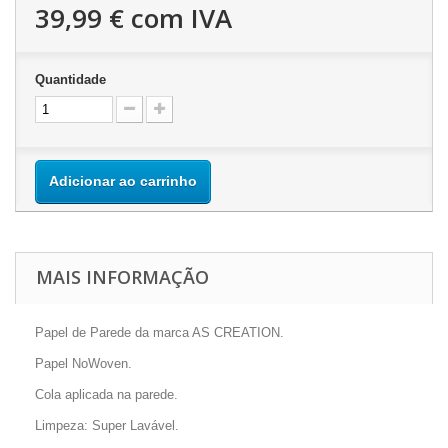
39,99 €
com IVA
Quantidade
Adicionar ao carrinho
MAIS INFORMAÇÃO
Papel de Parede da marca AS CREATION.
Papel NoWoven.
Cola aplicada na parede.
Limpeza: Super Lavável.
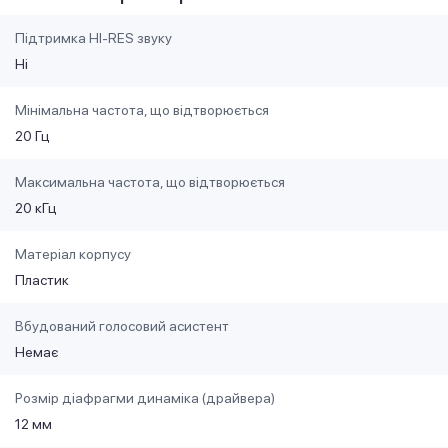
Підтримка HI-RES звуку
Ні
Мінімальна частота, що відтворюється
20 Гц
Максимальна частота, що відтворюється
20 кГц
Матеріал корпусу
Пластик
Вбудований голосовий асистент
Немає
Розмір діафрагми динаміка (драйвера)
12 мм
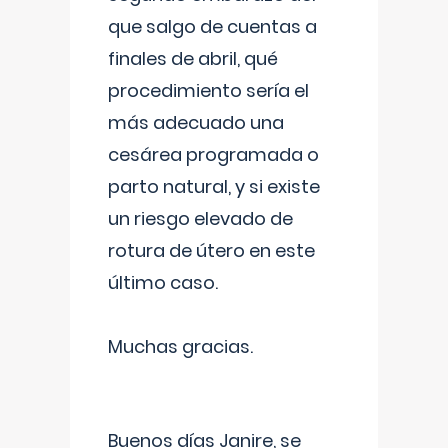
que salgo de cuentas a
finales de abril, qué
procedimiento sería el
más adecuado una
cesárea programada o
parto natural, y si existe
un riesgo elevado de
rotura de útero en este
último caso.
Muchas gracias.
Buenos días Janire, se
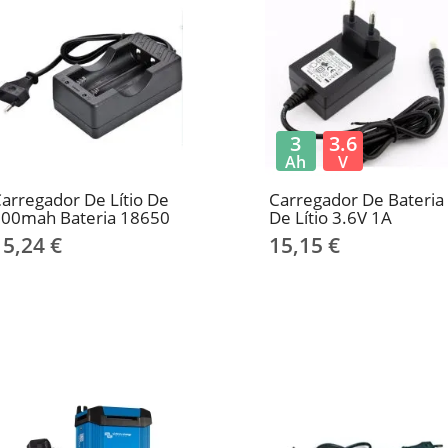
3
3.6
Ah
V
arregador De Lítio De
Carregador De Bateria
500mah Bateria 18650
De Lítio 3.6V 1A
15,24 €
15,15 €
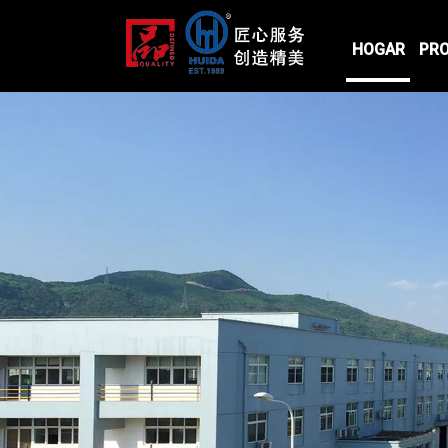
HOGAR
PR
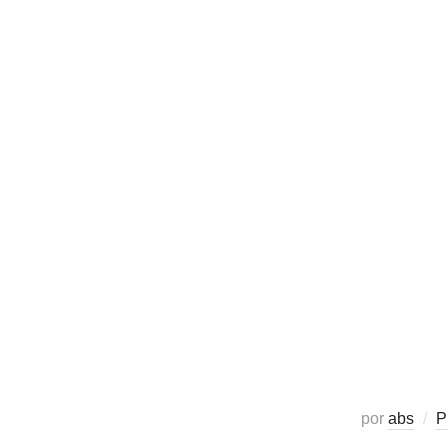
por
abs
P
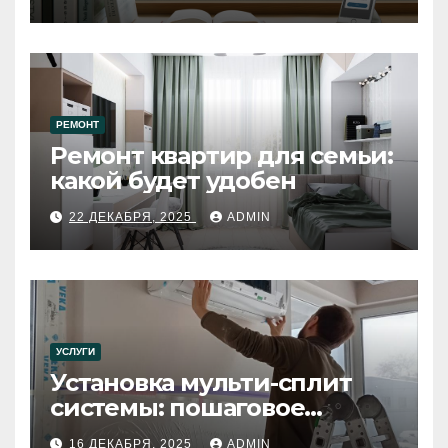
РЕМОНТ
Ремонт квартир для семьи:
какой будет удобен
22 ДЕКАБРЯ, 2025
ADMIN
УСЛУГИ
Установка мульти-сплит
системы: пошаговое
руководство
16 ДЕКАБРЯ, 2025
ADMIN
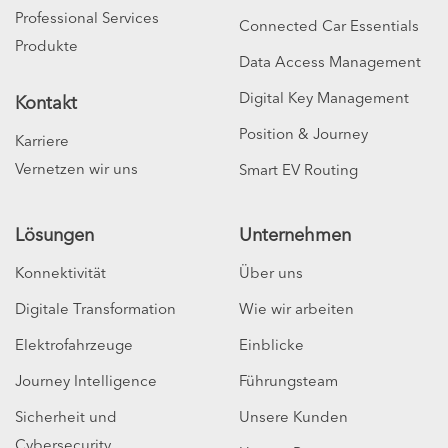
Professional Services
Connected Car Essentials
Produkte
Data Access Management
Digital Key Management
Kontakt
Position & Journey
Karriere
Vernetzen wir uns
Smart EV Routing
Lösungen
Unternehmen
Konnektivität
Über uns
Digitale Transformation
Wie wir arbeiten
Elektrofahrzeuge
Einblicke
Journey Intelligence
Führungsteam
Sicherheit und
Unsere Kunden
Cybersecurity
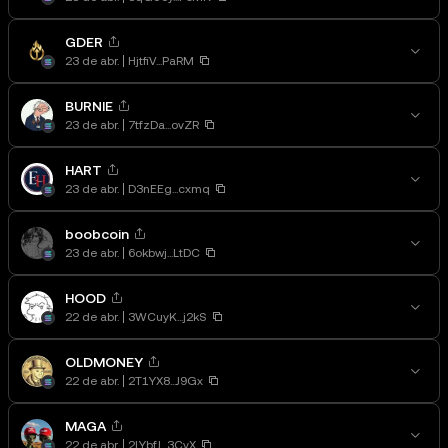
GDER
23 de abr.
HjtfiV...PaRM
BURNIE
23 de abr.
7tfzDa...ovZR
HART
23 de abr.
D3nEEg...cxmq
boobcoin
23 de abr.
6okbwj...LtDC
HOOD
22 de abr.
3WCuyK...j2kS
OLDMONEY
22 de abr.
2T1YX8...J9Gx
MAGA
22 de abr.
2LYbfJ...3CvX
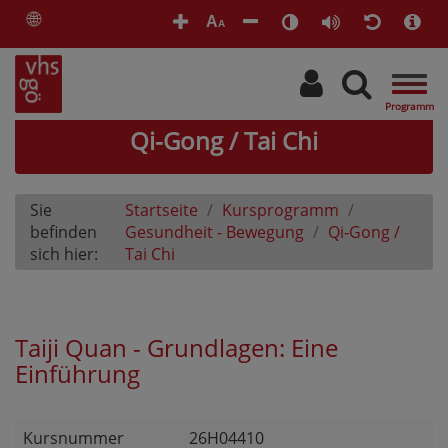
🌐
A
A
Togg
navig
Qi-Gong / Tai Chi
Sie
Startseite
Kursprogramm
befinden
Gesundheit - Bewegung
Qi-Gong /
sich hier:
Tai Chi
Taiji Quan - Grundlagen: Eine
Einführung
Kursnummer
26H04410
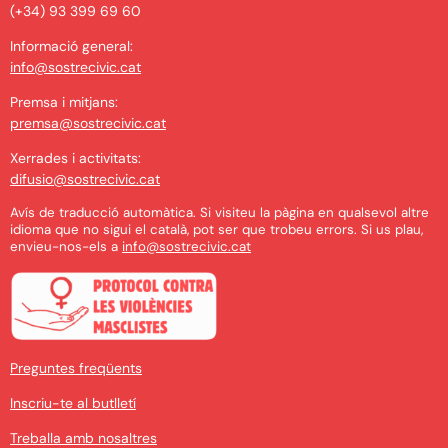
(+34) 93 399 69 60
Informació general:
info@sostrecivic.cat
Premsa i mitjans:
premsa@sostrecivic.cat
Xerrades i activitats:
difusio@sostrecivic.cat
Avís de traducció automàtica. Si visiteu la pàgina en qualsevol altre
idioma que no sigui el català, pot ser que trobeu errors. Si us plau,
envieu-nos-els a
info@sostrecivic.cat
Preguntes freqüents
Inscriu-te al butlletí
Treballa amb nosaltres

Required work: List each line in the material above that contains the string "Journey". Case counts.

Written answer:
Position & Journey
Journey Intelligence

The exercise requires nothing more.